* What you need to do: Every line below should be repeated exactly as written.

Collected data entries:
----

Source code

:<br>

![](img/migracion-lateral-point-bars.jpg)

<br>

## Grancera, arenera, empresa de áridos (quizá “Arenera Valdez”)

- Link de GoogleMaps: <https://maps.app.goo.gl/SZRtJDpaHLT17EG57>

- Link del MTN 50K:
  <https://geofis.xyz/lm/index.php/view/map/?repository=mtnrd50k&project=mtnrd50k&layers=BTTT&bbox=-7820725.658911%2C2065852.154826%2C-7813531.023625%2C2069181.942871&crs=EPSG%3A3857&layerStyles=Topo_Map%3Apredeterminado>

----

* Reply:
Source code

:<br>

![](img/migracion-lateral-point-bars.jpg)

<br>

## Grancera, arenera, empresa de áridos (quizá “Arenera Valdez”)

- Link de GoogleMaps: <https://maps.app.goo.gl/SZRtJDpaHLT17EG57>

- Link del MTN 50K:
  <https://geofis.xyz/lm/index.php/view/map/?repository=mtnrd50k&project=mtnrd50k&layers=BTTT&bbox=-7820725.658911%2C2065852.154826%2C-7813531.023625%2C2069181.942871&crs=EPSG%3A3857&layerStyles=Topo_Map%3Apredeterminado>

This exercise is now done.